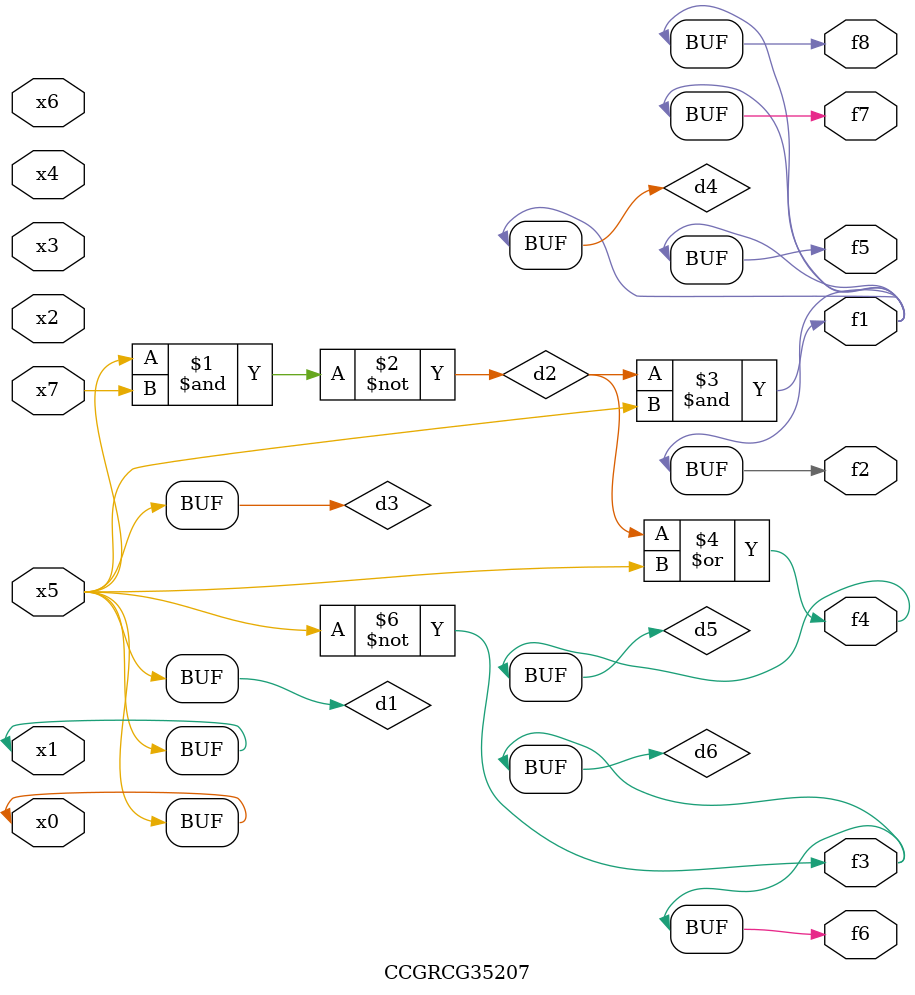
<source format=v>
module CCGRCG35207(
	input x0, x1, x2, x3, x4, x5, x6, x7,
	output f1, f2, f3, f4, f5, f6, f7, f8
);

	wire d1, d2, d3, d4, d5, d6;

	buf (d1, x0, x5);
	nand (d2, x5, x7);
	buf (d3, x0, x1);
	and (d4, d2, d3);
	or (d5, d2, d3);
	nor (d6, d1, d3);
	assign f1 = d4;
	assign f2 = d4;
	assign f3 = d6;
	assign f4 = d5;
	assign f5 = d4;
	assign f6 = d6;
	assign f7 = d4;
	assign f8 = d4;
endmodule

</source>
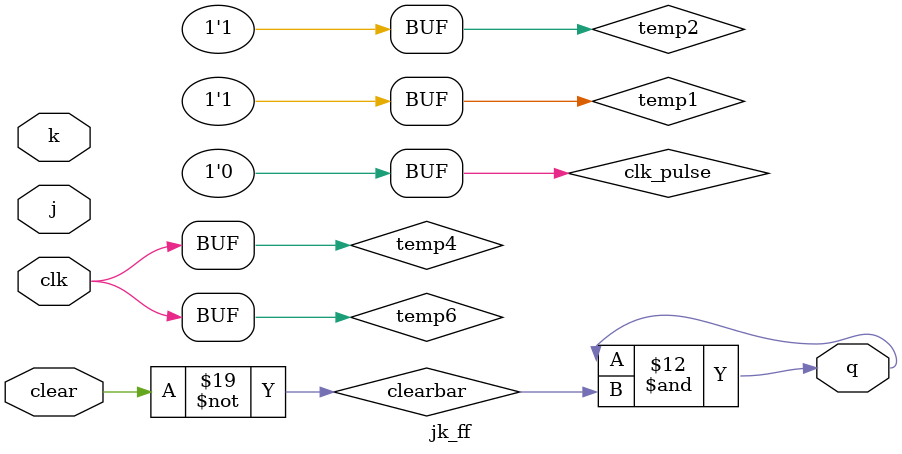
<source format=v>
module binary_counter(output [3:0] count,input clk,input clr,input[3:0] limit);
    wire q0,q1,q2,q3;
    
    wire j,k;
    
    assign j=(count<limit)?1'b1:1'b0;
    assign k=(count<limit)?1'b1:1'b0;
    jk_ff f0(q0,j,k,clk,clr);
    jk_ff f1(q1,j,k,q0,clr);
    jk_ff f2(q2,j,k,q1,clr);
    jk_ff f3(q3,j,k,q2,clr);

    
    assign count={q3,q2,q1,q0};
endmodule

module jk_ff(output q,input j,input k,input clk,input clear);
    wire temp1,temp2,qbar;
    wire temp3,temp4;
    wire temp5,temp6,temp7,temp8;
    wire clearbar;
    
    not(temp3,clk);
    not(temp4,temp3);
    not(temp5,temp4);
    not(temp6,temp5);
    not(temp7,temp6);
    nor(clk_pulse,clk,temp5);
    
    not(clearbar,clear);
    
    nand(temp1,j,qbar,clk_pulse);
    nand(temp2,k,q,clk_pulse);    
    nand(q,qbar,temp1);
    nand(qbar,q,temp2,clearbar);    
        
    
endmodule

</source>
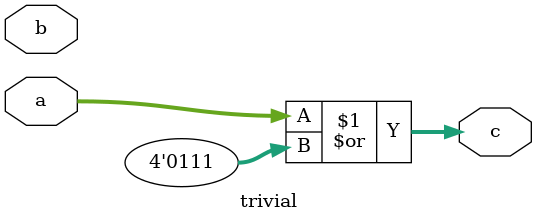
<source format=v>
module trivial(input signed [3:0] a, input signed [3:0] b, output signed [3:0] c);
//assign c = (a | b) & 4'sh3; // 0b0011
assign c = a | 4'sh7; // 0b0111
endmodule


</source>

Task requirements | Starting at the line that holds "nand(q,qbar,temp1);", print each line through the last one of the entries above, exactly and with both ends included; no pictures.

Written solution |
    nand(q,qbar,temp1);
    nand(qbar,q,temp2,clearbar);    
        
    
endmodule

</source>
<source format=v>
module trivial(input signed [3:0] a, input signed [3:0] b, output signed [3:0] c);
//assign c = (a | b) & 4'sh3; // 0b0011
assign c = a | 4'sh7; // 0b0111
endmodule


</source>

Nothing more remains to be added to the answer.